• [Work required]
Please identify every line in the entries below that contains the string "atrium", and copy each of those lines.

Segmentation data
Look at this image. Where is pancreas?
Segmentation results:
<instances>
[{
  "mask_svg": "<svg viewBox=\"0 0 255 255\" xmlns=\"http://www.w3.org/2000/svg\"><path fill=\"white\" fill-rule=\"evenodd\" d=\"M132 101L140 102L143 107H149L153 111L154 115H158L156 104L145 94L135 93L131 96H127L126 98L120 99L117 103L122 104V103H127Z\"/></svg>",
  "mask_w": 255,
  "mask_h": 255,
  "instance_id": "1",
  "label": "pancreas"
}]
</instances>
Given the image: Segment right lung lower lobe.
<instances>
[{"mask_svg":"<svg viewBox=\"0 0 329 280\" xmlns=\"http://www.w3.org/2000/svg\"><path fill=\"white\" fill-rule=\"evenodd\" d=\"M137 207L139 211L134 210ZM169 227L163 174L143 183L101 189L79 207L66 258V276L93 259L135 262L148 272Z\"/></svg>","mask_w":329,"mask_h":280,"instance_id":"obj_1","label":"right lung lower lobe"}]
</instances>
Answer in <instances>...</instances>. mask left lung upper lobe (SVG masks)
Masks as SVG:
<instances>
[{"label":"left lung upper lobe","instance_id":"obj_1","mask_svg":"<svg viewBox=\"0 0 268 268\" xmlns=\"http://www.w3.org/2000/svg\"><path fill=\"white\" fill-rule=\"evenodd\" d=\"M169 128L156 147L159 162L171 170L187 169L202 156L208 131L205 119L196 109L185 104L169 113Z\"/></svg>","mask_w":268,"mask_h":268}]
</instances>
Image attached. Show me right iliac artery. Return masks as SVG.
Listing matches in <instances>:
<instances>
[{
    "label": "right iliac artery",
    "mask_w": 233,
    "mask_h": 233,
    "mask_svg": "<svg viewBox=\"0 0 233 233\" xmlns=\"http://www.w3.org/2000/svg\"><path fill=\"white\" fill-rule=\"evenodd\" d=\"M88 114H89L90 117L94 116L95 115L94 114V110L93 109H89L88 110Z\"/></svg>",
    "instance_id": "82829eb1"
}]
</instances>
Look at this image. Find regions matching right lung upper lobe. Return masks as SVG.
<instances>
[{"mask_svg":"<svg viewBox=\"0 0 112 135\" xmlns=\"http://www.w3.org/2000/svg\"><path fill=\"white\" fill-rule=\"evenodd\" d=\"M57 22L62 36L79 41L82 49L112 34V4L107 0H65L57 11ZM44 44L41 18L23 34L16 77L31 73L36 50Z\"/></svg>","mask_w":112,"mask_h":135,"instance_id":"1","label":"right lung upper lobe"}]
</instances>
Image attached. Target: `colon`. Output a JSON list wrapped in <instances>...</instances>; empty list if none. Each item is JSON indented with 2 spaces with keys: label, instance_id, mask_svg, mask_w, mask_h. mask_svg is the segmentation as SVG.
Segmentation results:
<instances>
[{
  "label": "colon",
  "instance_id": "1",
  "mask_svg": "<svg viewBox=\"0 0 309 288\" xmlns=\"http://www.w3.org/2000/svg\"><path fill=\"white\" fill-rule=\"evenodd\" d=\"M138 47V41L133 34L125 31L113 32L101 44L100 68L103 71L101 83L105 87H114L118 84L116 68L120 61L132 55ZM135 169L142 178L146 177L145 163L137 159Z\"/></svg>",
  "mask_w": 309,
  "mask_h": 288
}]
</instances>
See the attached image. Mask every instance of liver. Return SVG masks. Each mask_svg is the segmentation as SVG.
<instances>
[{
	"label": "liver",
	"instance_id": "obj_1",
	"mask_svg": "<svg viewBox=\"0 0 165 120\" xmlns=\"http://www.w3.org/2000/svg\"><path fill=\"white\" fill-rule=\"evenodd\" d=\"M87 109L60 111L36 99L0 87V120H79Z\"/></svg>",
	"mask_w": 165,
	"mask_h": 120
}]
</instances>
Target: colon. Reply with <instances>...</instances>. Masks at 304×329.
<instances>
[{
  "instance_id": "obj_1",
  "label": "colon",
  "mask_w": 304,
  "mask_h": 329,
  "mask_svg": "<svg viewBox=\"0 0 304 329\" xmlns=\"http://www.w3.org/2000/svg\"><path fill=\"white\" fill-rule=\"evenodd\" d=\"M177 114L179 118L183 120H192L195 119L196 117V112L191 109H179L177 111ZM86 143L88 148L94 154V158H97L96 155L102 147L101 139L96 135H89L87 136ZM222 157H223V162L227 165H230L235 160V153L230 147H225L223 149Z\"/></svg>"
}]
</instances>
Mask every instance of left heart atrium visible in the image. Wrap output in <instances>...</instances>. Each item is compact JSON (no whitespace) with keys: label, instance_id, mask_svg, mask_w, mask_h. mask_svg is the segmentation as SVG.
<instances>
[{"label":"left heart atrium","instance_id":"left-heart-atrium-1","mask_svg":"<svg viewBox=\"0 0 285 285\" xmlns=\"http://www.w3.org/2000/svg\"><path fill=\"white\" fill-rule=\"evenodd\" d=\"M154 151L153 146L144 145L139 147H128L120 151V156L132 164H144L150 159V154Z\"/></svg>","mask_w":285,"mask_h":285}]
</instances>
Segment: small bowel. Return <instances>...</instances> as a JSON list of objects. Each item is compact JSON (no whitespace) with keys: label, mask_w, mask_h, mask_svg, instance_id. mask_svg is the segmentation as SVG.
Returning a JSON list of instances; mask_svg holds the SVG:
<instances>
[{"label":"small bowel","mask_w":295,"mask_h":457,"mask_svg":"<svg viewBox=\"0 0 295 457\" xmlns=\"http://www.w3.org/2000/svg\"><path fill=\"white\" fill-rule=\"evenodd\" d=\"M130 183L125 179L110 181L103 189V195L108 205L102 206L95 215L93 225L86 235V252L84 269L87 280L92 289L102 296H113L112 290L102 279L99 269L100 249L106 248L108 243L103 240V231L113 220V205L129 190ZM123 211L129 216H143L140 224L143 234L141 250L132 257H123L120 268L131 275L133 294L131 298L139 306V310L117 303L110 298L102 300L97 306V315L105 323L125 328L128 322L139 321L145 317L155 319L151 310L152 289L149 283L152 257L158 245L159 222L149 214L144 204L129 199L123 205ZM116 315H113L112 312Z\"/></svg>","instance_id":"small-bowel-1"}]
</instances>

• [Output]
Mask every instance of left heart atrium visible in the image. Wrap output in <instances>...</instances>. Each item is compact JSON (no whitespace) with keys: label, instance_id, mask_svg, mask_w, mask_h. mask_svg is the segmentation as SVG.
[{"label":"left heart atrium","instance_id":"left-heart-atrium-1","mask_svg":"<svg viewBox=\"0 0 285 285\" xmlns=\"http://www.w3.org/2000/svg\"><path fill=\"white\" fill-rule=\"evenodd\" d=\"M154 151L153 146L144 145L139 147H128L120 151V156L132 164H144L150 159V154Z\"/></svg>","mask_w":285,"mask_h":285}]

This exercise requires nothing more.